Every now and then you walk into a place and it’s as if the world has suddenly, wonderfully slotted into place and everything is as it should be. The air seems clearer, the lights brighter, there’s a lemony scent of fresh positivity on the wind. It’s an unexpected utopia.
A couple of weeks ago I was heading up to St Pancras to meet Arianna and the blogless Kate for coffee and as I was cycling, early and feeling fine, I took a detour and discovered Unpackaged. Unpackaged is exactly the sort of place you walk into and it’s as if the world has suddenly sorted itself out.
It’s a bulk buy, bring-your-own-bag kind of place, the sort of shop my mum used to send me when I was a kid and she’d run out of nutmeg.

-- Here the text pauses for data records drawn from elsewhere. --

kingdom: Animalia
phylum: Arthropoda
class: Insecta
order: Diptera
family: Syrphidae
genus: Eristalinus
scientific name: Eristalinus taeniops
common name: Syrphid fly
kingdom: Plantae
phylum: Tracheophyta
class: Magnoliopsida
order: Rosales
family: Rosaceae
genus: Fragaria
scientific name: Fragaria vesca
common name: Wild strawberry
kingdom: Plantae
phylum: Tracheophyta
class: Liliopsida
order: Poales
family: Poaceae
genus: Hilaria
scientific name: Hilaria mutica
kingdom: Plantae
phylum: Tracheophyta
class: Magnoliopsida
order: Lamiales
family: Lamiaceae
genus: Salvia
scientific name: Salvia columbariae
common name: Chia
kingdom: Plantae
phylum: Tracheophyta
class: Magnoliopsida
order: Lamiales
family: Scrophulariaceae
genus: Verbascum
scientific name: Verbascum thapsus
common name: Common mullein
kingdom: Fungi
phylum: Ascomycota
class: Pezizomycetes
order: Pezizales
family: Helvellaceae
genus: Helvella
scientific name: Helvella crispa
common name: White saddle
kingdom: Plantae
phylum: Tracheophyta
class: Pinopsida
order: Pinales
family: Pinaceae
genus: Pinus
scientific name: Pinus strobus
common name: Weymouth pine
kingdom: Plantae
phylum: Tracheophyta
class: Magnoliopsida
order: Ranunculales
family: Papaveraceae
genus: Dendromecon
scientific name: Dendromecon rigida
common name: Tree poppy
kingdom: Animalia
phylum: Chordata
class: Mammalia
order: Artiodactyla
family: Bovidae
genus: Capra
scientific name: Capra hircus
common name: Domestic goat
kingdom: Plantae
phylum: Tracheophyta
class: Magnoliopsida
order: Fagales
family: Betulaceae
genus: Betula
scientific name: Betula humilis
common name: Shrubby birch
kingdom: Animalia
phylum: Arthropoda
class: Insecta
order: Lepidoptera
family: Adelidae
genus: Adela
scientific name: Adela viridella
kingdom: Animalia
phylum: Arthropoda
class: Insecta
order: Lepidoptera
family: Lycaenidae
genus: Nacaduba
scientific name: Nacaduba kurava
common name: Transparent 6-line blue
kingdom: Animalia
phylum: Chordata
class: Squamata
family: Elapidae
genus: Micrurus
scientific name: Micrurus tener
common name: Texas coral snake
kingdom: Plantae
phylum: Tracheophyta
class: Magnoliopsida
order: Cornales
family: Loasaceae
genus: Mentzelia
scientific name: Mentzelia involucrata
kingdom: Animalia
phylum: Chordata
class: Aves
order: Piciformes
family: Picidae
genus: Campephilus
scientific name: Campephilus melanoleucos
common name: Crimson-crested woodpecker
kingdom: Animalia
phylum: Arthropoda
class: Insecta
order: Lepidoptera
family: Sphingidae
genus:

You walk in and are immediately surrounded by great bins of flour, dried beans and fruit, Borax, dish detergent, different shaped pasta. There’s a corner dedicated to fair-trade, shade grown coffees, another to locally made cheese, an entire section in the back filled with great jars of home-made jams, which you can purchase by weight. It’s a paradise for the locavore, a haven for the organic maven, a goldmine for those who only want a few grams for a recipe they’re trying out. It is precisely the type of establishment I never thought I’d ever be able to find in the UK, but thankfully, mercifully, here it in just north of Exmouth Market.
You wander round, filling up the tubs and containers you brought from home with all the things you need – a bit of baking soda, a handful of chocolate-covered nuts, the staples of fresh lettuce, eggplant and peppers — and at the end, deposit your takings on the counter where Catherine, the genius behind it all, will carefully weigh everything and tally up your bill.
Catherine herself is immediately welcoming and clearly both very dedicated to spreading the low-impact word and equally passionate about providing excellent quality. She’s been in the business since 2006 and is a font of information She’s chatty, witty, very opinionated in the best possible way and, to my delight, a fellow devotee to BBC4’s The Food Prgramme. When I ask about the wine selection, she goes into minor raptures over the white boxed wine (supplied by the Borough Market wine stall). There is a stack of empty bottles behind it, with secure flip-top lids. The idea is to keep it organic and sustainable, but cheap enough that people can nip in on their way home to snag a bottle after a long day or stock up on a few home-made jams for Saturday’s brunch.
I just realised I don’t have any pictures of the jams OR the bins. For shame. What a good thing it is that I’m good studenting at the British Library today.